**WORK REQUIRED:** From the records that follow, give the number of lines that include the word "DoxyCompactItemize", with no further words.
*** Opening of STORED DATA ***
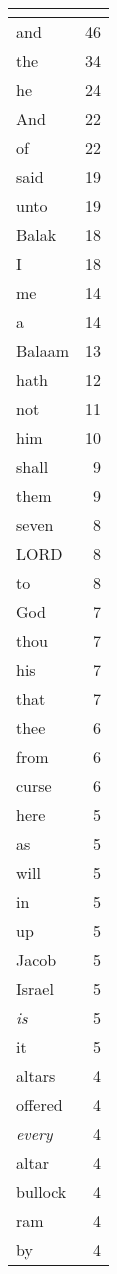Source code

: \begin{center}
\begin{longtable}{l|r}
\hline \multicolumn{2}{c}{{ }} \\ \hline
\endfoot 
and & 46\\ \hline 
the & 34\\ \hline 
he & 24\\ \hline 
And & 22\\ \hline 
of & 22\\ \hline 
said & 19\\ \hline 
unto & 19\\ \hline 
Balak & 18\\ \hline 
I & 18\\ \hline 
me & 14\\ \hline 
a & 14\\ \hline 
Balaam & 13\\ \hline 
hath & 12\\ \hline 
not & 11\\ \hline 
him & 10\\ \hline 
shall & 9\\ \hline 
them & 9\\ \hline 
seven & 8\\ \hline 
LORD & 8\\ \hline 
to & 8\\ \hline 
God & 7\\ \hline 
thou & 7\\ \hline 
his & 7\\ \hline 
that & 7\\ \hline 
thee & 6\\ \hline 
from & 6\\ \hline 
curse & 6\\ \hline 
here & 5\\ \hline 
as & 5\\ \hline 
will & 5\\ \hline 
in & 5\\ \hline 
up & 5\\ \hline 
Jacob & 5\\ \hline 
Israel & 5\\ \hline 
\emph{is} & 5\\ \hline 
it & 5\\ \hline 
altars & 4\\ \hline 
offered & 4\\ \hline 
\emph{every} & 4\\ \hline 
altar & 4\\ \hline 
bullock & 4\\ \hline 
ram & 4\\ \hline 
by & 4\\ \hline 

\end{longtable}
\end{center}
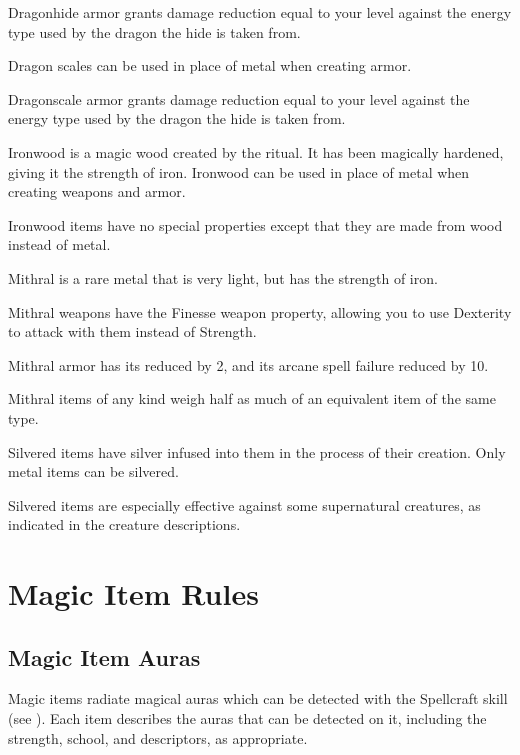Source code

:             Dragonhide armor grants damage reduction equal to your level against the energy type used by the dragon the hide is taken from.


            Dragon scales can be used in place of metal when creating armor.

            Dragonscale armor grants damage reduction equal to your level against the energy type used by the dragon the hide is taken from.

            Ironwood is a magic wood created by the  ritual.
            It has been magically hardened, giving it the strength of iron.
            Ironwood can be used in place of metal when creating weapons and armor.

            Ironwood items have no special properties except that they are made from wood instead of metal.

            Mithral is a rare metal that is very light, but has the strength of iron.

            Mithral weapons have the Finesse weapon property, allowing you to use Dexterity to attack with them instead of Strength.

            Mithral armor has its  reduced by 2, and its arcane spell failure reduced by 10.

            Mithral items of any kind weigh half as much of an equivalent item of the same type.


            Silvered items have silver infused into them in the process of their creation.
            Only metal items can be silvered.

            Silvered items are especially effective against some supernatural creatures, as indicated in the creature descriptions.

    \section{Magic Item Rules}

        \subsection{Magic Item Auras}

            Magic items radiate magical auras which can be detected with the Spellcraft skill (see ).
            Each item describes the auras that can be detected on it, including the strength, school, and descriptors, as appropriate.


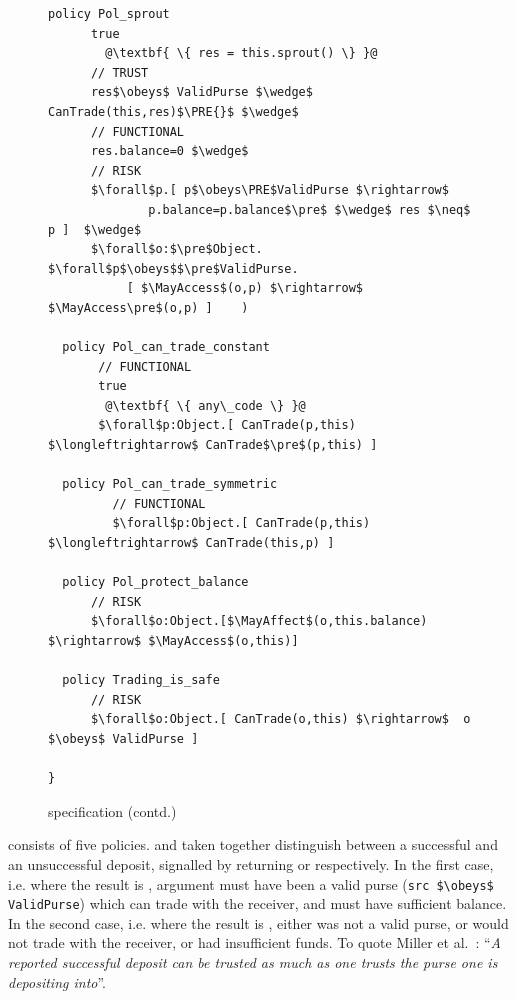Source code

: \begin{figure}[htb]
\begin{lstlisting}[escapechar=@,firstnumber=32]
  policy Pol_sprout
      true
        @\textbf{ \{ res = this.sprout() \} }@
      // TRUST
      res$\obeys$ ValidPurse $\wedge$  CanTrade(this,res)$\PRE{}$ $\wedge$
      // FUNCTIONAL  
      res.balance=0 $\wedge$
      // RISK
      $\forall$p.[ p$\obeys\PRE$ValidPurse $\rightarrow$
              p.balance=p.balance$\pre$ $\wedge$ res $\neq$ p ]  $\wedge$
      $\forall$o:$\pre$Object. $\forall$p$\obeys$$\pre$ValidPurse.
           [ $\MayAccess$(o,p) $\rightarrow$ $\MayAccess\pre$(o,p) ]    )

  policy Pol_can_trade_constant
       // FUNCTIONAL
       true
        @\textbf{ \{ any\_code \} }@
       $\forall$p:Object.[ CanTrade(p,this) $\longleftrightarrow$ CanTrade$\pre$(p,this) ]

  policy Pol_can_trade_symmetric
         // FUNCTIONAL
         $\forall$p:Object.[ CanTrade(p,this) $\longleftrightarrow$ CanTrade(this,p) ]

  policy Pol_protect_balance
      // RISK
      $\forall$o:Object.[$\MayAffect$(o,this.balance) $\rightarrow$ $\MayAccess$(o,this)]

  policy Trading_is_safe
      // RISK
      $\forall$o:Object.[ CanTrade(o,this) $\rightarrow$  o $\obeys$ ValidPurse ]

}
\end{lstlisting}
\vspace*{-7mm}
\caption{ specification (contd.)}
\end{figure}

\newcommand{\sophiabullet}{}

 consists of five policies. %
\sophiabullet {}  and \sophiabullet {} taken together  distinguish between
a successful and an unsuccessful deposit, signalled by
returning  or  respectively. In the first case, i.e. 
where the result is ,
argument   must have been
a valid purse
%
(\lstinline+src $\obeys$ ValidPurse+)
%
which can trade with the receiver,
 and  must have sufficient balance. In the second case, i.e. 
where the result is ,
 either  was not a valid purse,
or would not trade with the receiver, or had insufficient
funds.
To quote Miller et al.~\cite{ELang}:
``\textit{A reported successful deposit can be trusted as much as one
  trusts the purse one is depositing into}''.


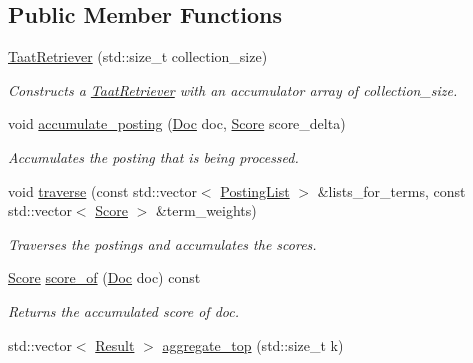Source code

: \subsection*{Public Member Functions}
\begin{DoxyCompactItemize}
\item 
\hyperlink{classbloodhound_1_1query_1_1TaatRetriever_af443da08f4200fb84a3481d47bc4ac35}{Taat\+Retriever} (std\+::size\+\_\+t collection\+\_\+size)
\begin{DoxyCompactList}\small\item\em Constructs a \hyperlink{classbloodhound_1_1query_1_1TaatRetriever}{Taat\+Retriever} with an accumulator array of collection\+\_\+size. \end{DoxyCompactList}\item 
void \hyperlink{classbloodhound_1_1query_1_1TaatRetriever_aa9812dfbf0f5ec7fc7668abe22774929}{accumulate\+\_\+posting} (\hyperlink{structbloodhound_1_1Doc}{Doc} doc, \hyperlink{structbloodhound_1_1Score}{Score} score\+\_\+delta)
\begin{DoxyCompactList}\small\item\em Accumulates the posting that is being processed. \end{DoxyCompactList}\item 
void \hyperlink{classbloodhound_1_1query_1_1TaatRetriever_a1b476e4ada85862cb79a92b6424d2aa2}{traverse} (const std\+::vector$<$ \hyperlink{classbloodhound_1_1PostingList}{Posting\+List} $>$ \&lists\+\_\+for\+\_\+terms, const std\+::vector$<$ \hyperlink{structbloodhound_1_1Score}{Score} $>$ \&term\+\_\+weights)
\begin{DoxyCompactList}\small\item\em Traverses the postings and accumulates the scores. \end{DoxyCompactList}\item 
\hyperlink{structbloodhound_1_1Score}{Score} \hyperlink{classbloodhound_1_1query_1_1TaatRetriever_ae1c8d9643ca85ba7dba32325538e30b5}{score\+\_\+of} (\hyperlink{structbloodhound_1_1Doc}{Doc} doc) const
\begin{DoxyCompactList}\small\item\em Returns the accumulated score of doc. \end{DoxyCompactList}\item 
std\+::vector$<$ \hyperlink{structbloodhound_1_1query_1_1Result}{Result} $>$ \hyperlink{classbloodhound_1_1query_1_1TaatRetriever_a7f631f87075249c768873d15a59956c5}{aggregate\+\_\+top} (std\+::size\+\_\+t k)
\item 

\end{DoxyCompactItemize}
*** Close of STORED DATA ***
**OUTPUT:** 2